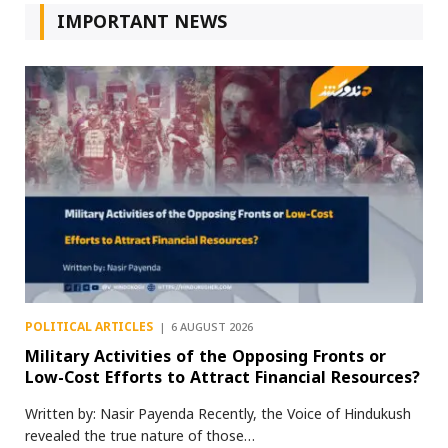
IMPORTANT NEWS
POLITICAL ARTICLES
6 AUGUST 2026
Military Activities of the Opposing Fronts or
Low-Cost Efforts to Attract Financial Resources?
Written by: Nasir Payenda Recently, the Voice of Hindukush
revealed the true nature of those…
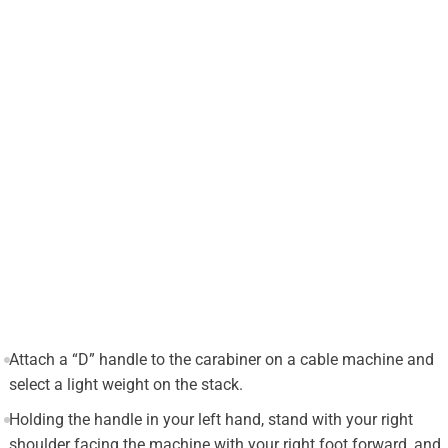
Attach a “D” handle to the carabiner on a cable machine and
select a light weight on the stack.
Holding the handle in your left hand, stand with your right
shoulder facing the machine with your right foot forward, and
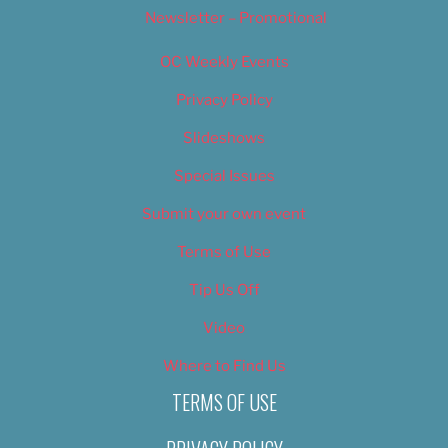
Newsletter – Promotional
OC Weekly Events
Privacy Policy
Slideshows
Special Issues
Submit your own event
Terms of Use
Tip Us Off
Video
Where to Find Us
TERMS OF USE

==============================

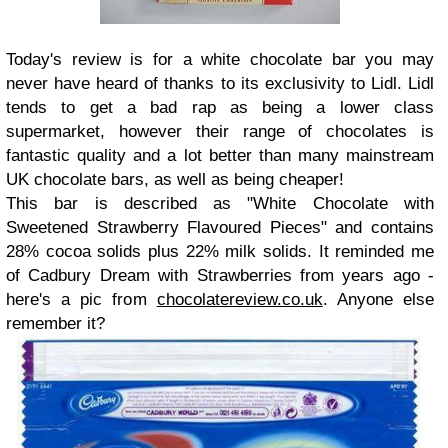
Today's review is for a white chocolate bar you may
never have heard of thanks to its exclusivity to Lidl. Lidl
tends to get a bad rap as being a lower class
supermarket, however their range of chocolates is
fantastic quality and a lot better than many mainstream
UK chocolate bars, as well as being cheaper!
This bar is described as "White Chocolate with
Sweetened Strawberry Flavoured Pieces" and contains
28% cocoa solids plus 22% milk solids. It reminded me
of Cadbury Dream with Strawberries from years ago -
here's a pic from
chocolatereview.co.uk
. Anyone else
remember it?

==============================

In the listing above, rewrite the stretch from the line containing "cable machine and" through the line containing "shoulder facing the", changing "light" to "moderate" and keeping everything else the same.

**RESPONSE BELOW**
Attach a “D” handle to the carabiner on a cable machine and
select a moderate weight on the stack.
Holding the handle in your left hand, stand with your right
shoulder facing the machine with your right foot forward, and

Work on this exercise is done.